# [Work order]
Output only the entries, exactly as given, without the pictures.

# [Material to process]
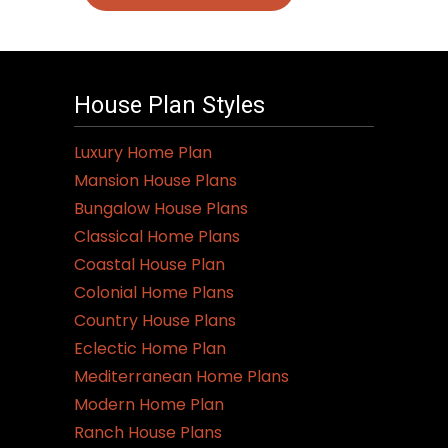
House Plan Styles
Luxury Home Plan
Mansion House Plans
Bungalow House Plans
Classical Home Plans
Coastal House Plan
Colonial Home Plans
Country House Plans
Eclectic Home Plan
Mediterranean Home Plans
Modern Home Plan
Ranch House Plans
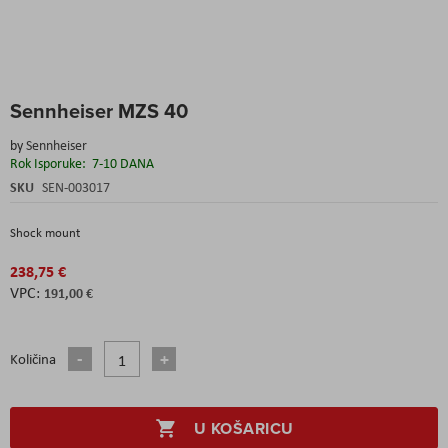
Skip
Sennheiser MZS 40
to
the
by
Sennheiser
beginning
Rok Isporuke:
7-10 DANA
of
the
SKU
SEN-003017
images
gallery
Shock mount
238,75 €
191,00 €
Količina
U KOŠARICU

# [Task result]
House Plan Styles
Luxury Home Plan
Mansion House Plans
Bungalow House Plans
Classical Home Plans
Coastal House Plan
Colonial Home Plans
Country House Plans
Eclectic Home Plan
Mediterranean Home Plans
Modern Home Plan
Ranch House Plans
Skip
Sennheiser MZS 40
to
the
by
Sennheiser
beginning
Rok Isporuke:
7-10 DANA
of
the
SKU
SEN-003017
images
gallery
Shock mount
238,75 €
191,00 €
Količina
U KOŠARICU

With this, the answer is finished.